(DOCUMENT SECTION begins)
UrbanAnalyst / gtfsrouter

Routing and analysis engine for GTFS (General Transit Feed Specification) data
https://urbananalyst.github.io/gtfsrouter/
81 stars 17 forks source link

Unable to read gtfs nor reproduce an example #24

Closed stmarcin closed 4 years ago

stmarcin commented 4 years ago

Hello, Unfortunately I am not able to reproduce an example from vignette:

library(gtfsrouter)
berlin_gtfs_to_zip()
#> Warning in system2(zip, args, input = input, invisible = TRUE): '"zip"' not
#> found
tempfiles <- list.files (tempdir (), full.names = TRUE)
filename <- tempfiles [grep ("vbb.zip", tempfiles)]
filename
#> character(0)

Created on 2020-04-16 by the reprex package (v0.3.0)

I am not able to read this gtfs feed :

library(gtfsrouter)
download.file("https://mkuran.pl/feed/ztm/ztm-latest.zip", "gtfs.zip")
gtfs <- extract_gtfs("gtfs.zip")
#> Warning: This feed contains no transfers.txt
#> Warning in (if (.Platform$OS.type == "unix") system else shell)
#> (paste0("(", : '(unzip -p gtfs.zip "calendar_dates.txt") > C:
#> \Users\stepniak\AppData\Local\Temp\RtmpcdC2YK\file95c64af4fb9' execution failed
#> with error code 1
#> Warning in data.table::fread(cmd = paste0("unzip -p ", filename, " \"", : File
#> 'C:\Users\stepniak\AppData\Local\Temp\RtmpcdC2YK\file95c64af4fb9' has size 0.
#> Returning a NULL data.table.
#> Warning in (if (.Platform$OS.type == "unix") system else shell)
#> (paste0("(", : '(unzip -p gtfs.zip "attributions.txt") > C:
#> \Users\stepniak\AppData\Local\Temp\RtmpcdC2YK\file95c4e9d1e4e' execution failed
#> with error code 1
#> Warning in data.table::fread(cmd = paste0("unzip -p ", filename, " \"", : File
#> 'C:\Users\stepniak\AppData\Local\Temp\RtmpcdC2YK\file95c4e9d1e4e' has size 0.
#> Returning a NULL data.table.
#> Warning in (if (.Platform$OS.type == "unix") system else shell)
#> (paste0("(", : '(unzip -p gtfs.zip "frequencies.txt") > C:
#> \Users\stepniak\AppData\Local\Temp\RtmpcdC2YK\file95c46701221' execution failed
#> with error code 1
#> Warning in data.table::fread(cmd = paste0("unzip -p ", filename, " \"", : File
#> 'C:\Users\stepniak\AppData\Local\Temp\RtmpcdC2YK\file95c46701221' has size 0.
#> Returning a NULL data.table.
#> Warning in (if (.Platform$OS.type == "unix") system else
#> shell)(paste0("(", : '(unzip -p gtfs.zip "shapes.txt") > C:
#> \Users\stepniak\AppData\Local\Temp\RtmpcdC2YK\file95c53ae785f' execution failed
#> with error code 1
#> Warning in data.table::fread(cmd = paste0("unzip -p ", filename, " \"", : File
#> 'C:\Users\stepniak\AppData\Local\Temp\RtmpcdC2YK\file95c53ae785f' has size 0.
(DOCUMENT SECTION ends)
*REQUEST 1*
Write out the part of the gtfsrouter issue from "berlin_gtfs_to_zip()" up to and including "#> character(0)".
*REQUEST 2*
In the gtfsrouter issue, which files does an "unzip -p gtfs.zip" command fail to extract with error code 1? List every one.
Rely only on the gtfsrouter issue.
(SUPPLIED DATA begins)
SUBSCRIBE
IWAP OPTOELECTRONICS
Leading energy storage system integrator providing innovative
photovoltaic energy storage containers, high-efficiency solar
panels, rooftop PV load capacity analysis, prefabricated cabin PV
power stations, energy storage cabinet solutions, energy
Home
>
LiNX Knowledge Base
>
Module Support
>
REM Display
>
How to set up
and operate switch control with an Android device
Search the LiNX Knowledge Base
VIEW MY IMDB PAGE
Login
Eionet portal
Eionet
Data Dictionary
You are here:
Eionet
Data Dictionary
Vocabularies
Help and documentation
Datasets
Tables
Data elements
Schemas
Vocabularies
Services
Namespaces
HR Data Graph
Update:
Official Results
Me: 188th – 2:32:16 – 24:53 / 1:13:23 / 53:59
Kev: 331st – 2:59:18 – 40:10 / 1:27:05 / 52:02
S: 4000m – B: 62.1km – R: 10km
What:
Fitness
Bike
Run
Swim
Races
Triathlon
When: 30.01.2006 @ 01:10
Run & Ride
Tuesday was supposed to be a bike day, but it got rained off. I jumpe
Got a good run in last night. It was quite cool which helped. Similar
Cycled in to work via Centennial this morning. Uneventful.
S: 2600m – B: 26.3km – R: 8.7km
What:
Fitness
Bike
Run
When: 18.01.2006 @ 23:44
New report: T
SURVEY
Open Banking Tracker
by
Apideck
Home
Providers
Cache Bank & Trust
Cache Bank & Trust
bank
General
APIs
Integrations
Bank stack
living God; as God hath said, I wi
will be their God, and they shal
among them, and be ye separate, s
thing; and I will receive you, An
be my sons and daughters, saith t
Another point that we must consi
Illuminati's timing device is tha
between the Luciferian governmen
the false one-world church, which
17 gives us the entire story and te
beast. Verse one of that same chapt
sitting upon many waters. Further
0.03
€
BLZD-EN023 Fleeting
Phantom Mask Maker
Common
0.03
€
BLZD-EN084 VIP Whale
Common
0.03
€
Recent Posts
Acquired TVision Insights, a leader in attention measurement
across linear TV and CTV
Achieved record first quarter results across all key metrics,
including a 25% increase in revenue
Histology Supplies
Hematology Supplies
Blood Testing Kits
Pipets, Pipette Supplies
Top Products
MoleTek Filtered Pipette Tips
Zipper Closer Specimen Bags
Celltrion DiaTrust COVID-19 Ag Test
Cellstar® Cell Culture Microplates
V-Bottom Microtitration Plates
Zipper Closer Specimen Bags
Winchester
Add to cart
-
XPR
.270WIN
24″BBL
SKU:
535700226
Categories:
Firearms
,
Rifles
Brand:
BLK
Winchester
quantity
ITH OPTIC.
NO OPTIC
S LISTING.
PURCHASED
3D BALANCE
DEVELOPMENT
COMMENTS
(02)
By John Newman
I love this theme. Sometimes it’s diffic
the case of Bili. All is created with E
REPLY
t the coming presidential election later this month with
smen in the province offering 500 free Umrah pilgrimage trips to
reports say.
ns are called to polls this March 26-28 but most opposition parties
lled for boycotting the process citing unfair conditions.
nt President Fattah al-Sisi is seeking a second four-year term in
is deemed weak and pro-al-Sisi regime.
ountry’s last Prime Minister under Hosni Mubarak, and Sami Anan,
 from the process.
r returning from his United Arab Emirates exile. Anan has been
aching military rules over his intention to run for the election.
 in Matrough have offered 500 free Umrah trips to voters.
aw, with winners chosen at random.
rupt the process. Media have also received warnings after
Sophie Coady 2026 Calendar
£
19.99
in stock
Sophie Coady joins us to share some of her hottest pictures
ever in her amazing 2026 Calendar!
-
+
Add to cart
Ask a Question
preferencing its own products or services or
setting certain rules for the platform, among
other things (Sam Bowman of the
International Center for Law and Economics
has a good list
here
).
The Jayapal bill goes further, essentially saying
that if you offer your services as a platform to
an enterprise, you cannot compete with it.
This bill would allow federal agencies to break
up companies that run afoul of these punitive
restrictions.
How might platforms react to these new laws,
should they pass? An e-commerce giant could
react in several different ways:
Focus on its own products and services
(SUPPLIED DATA ends)
*TASK RESPONSE 1*
berlin_gtfs_to_zip()
#> Warning in system2(zip, args, input = input, invisible = TRUE): '"zip"' not
#> found
tempfiles <- list.files (tempdir (), full.names = TRUE)
filename <- tempfiles [grep ("vbb.zip", tempfiles)]
filename
#> character(0)

*TASK RESPONSE 2*
calendar_dates.txt
attributions.txt
frequencies.txt
shapes.txt